= ABOUT THIS TASK =
Only a slice of the listing below is wanted. Retype the lines from the one containing "[899,451,1057,481]" through the one containing "[563,232,748,279]", exactly, both ends included.

= INPUT DATA =
-- -- --

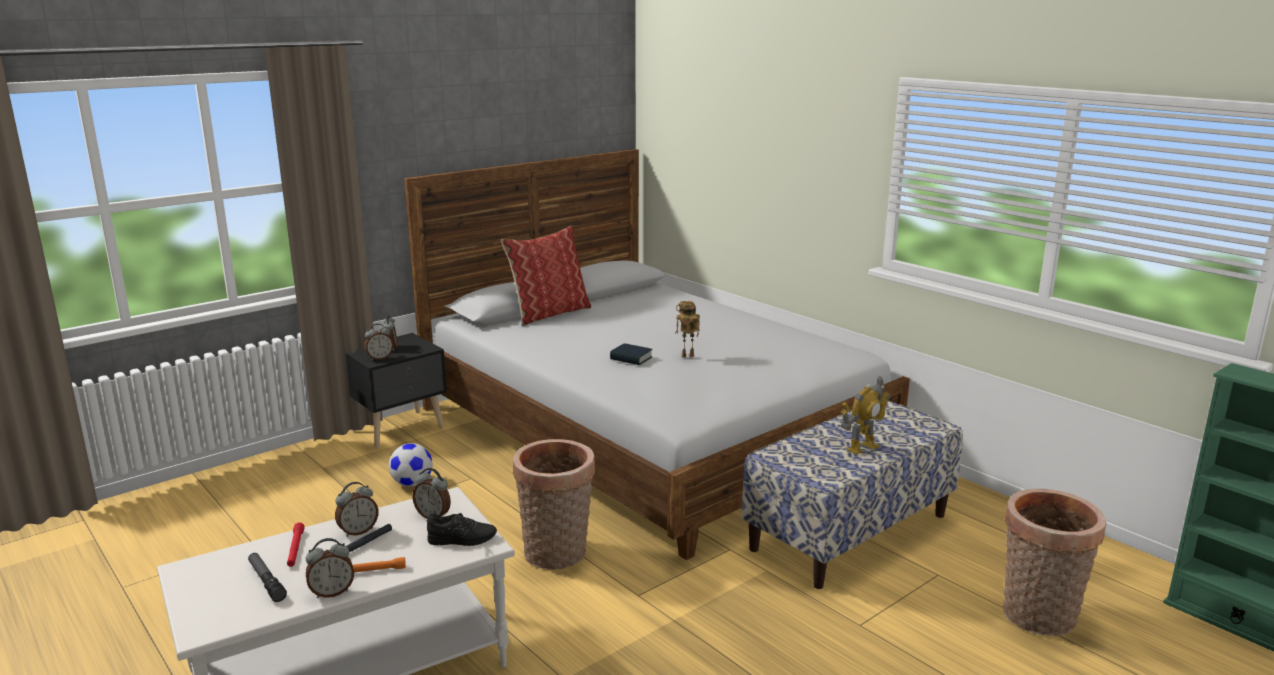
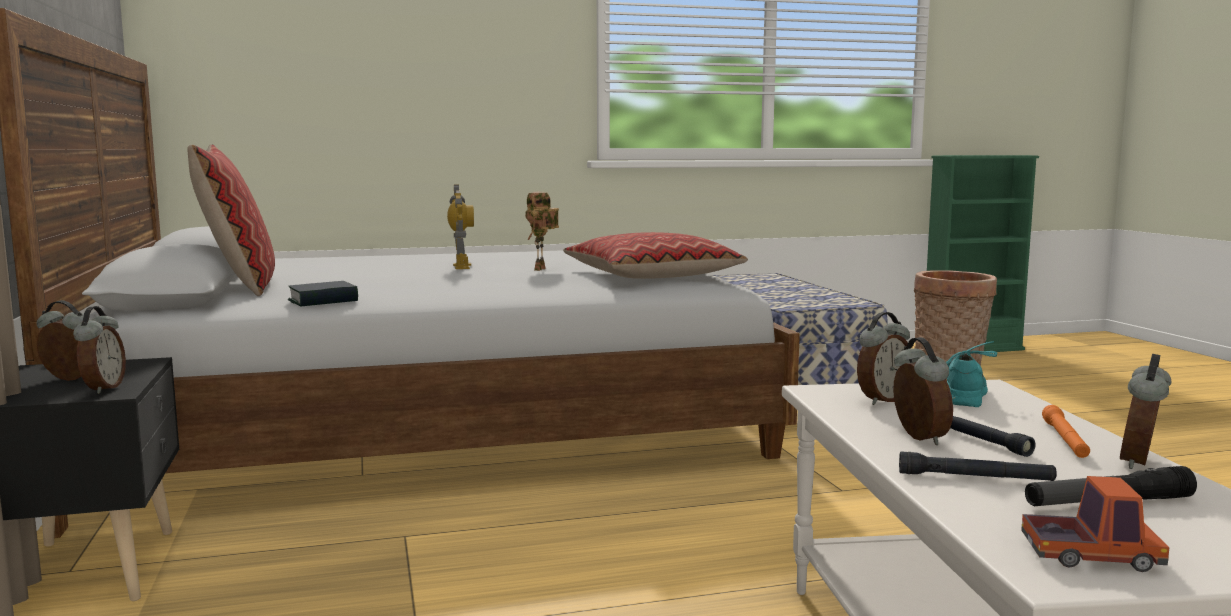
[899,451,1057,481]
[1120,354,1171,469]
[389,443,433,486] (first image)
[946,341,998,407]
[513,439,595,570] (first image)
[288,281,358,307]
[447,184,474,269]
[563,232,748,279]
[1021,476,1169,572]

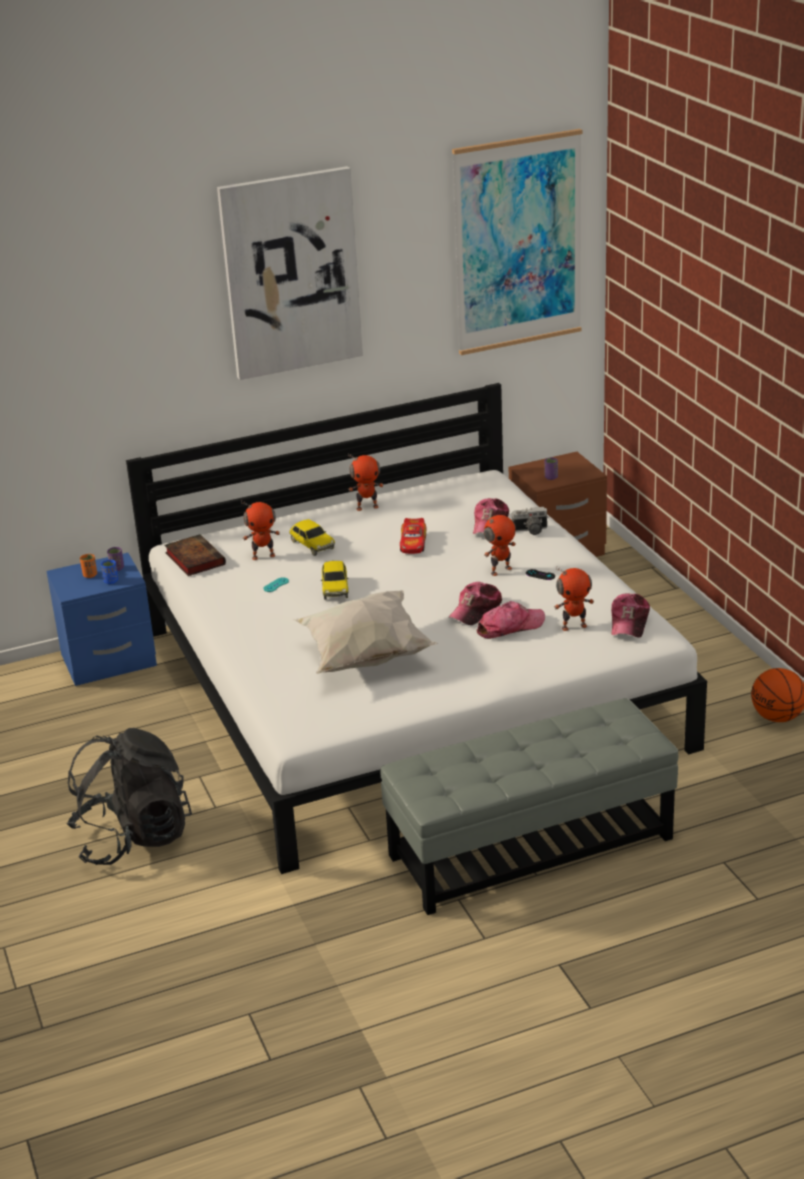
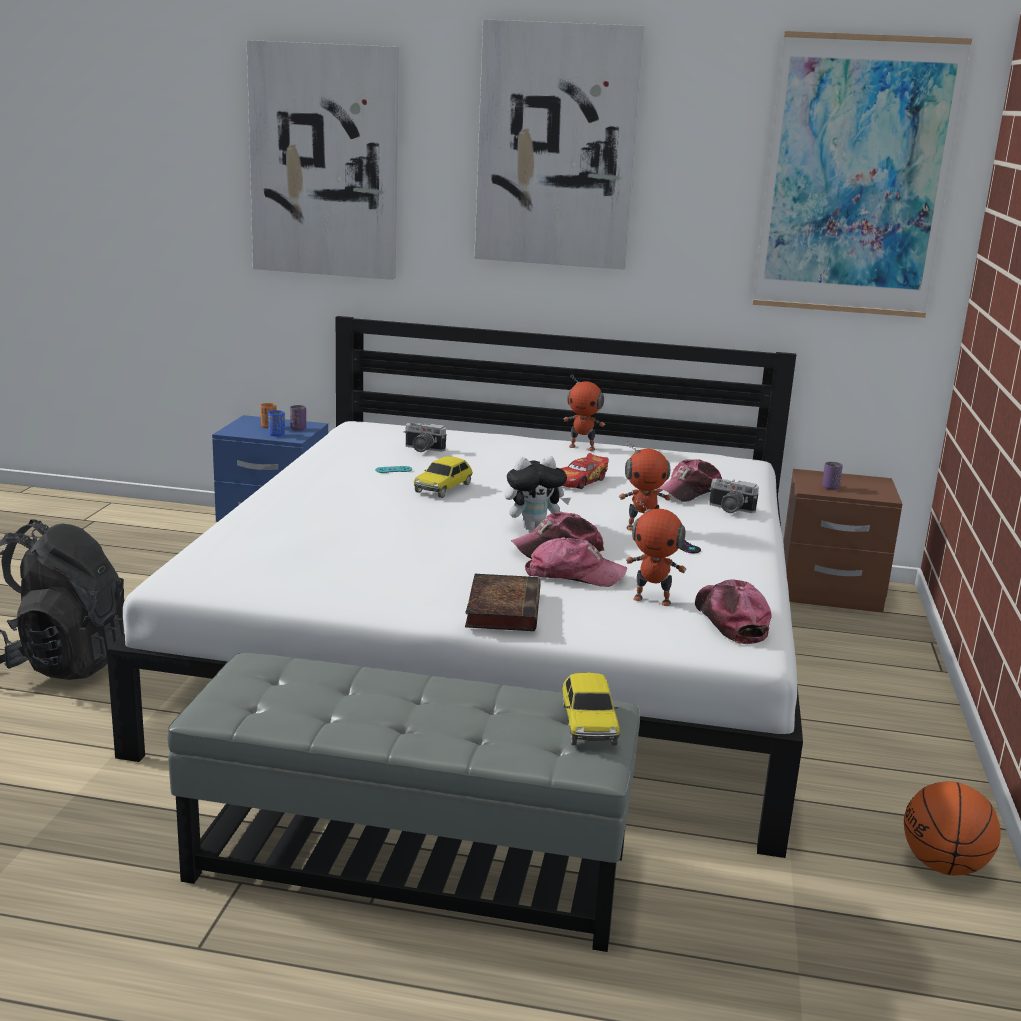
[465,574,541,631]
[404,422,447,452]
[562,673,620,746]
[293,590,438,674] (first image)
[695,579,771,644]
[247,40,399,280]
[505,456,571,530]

-- -- --

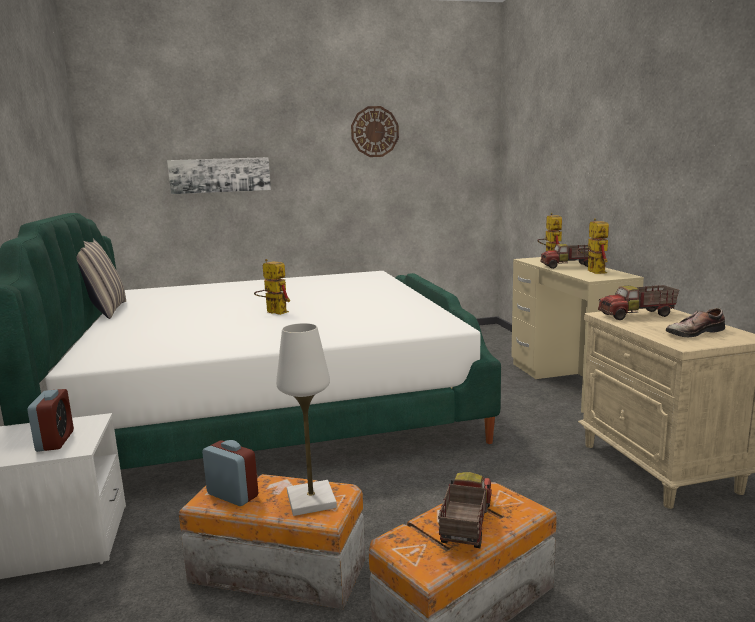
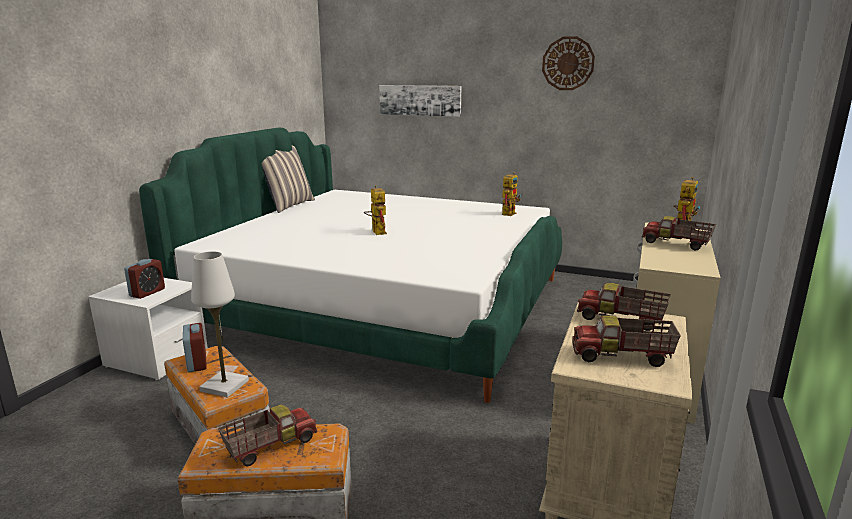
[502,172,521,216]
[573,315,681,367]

-- -- --

= RESPONSE BELOW =
[899,451,1057,481]
[1120,354,1171,469]
[389,443,433,486] (first image)
[946,341,998,407]
[513,439,595,570] (first image)
[288,281,358,307]
[447,184,474,269]
[563,232,748,279]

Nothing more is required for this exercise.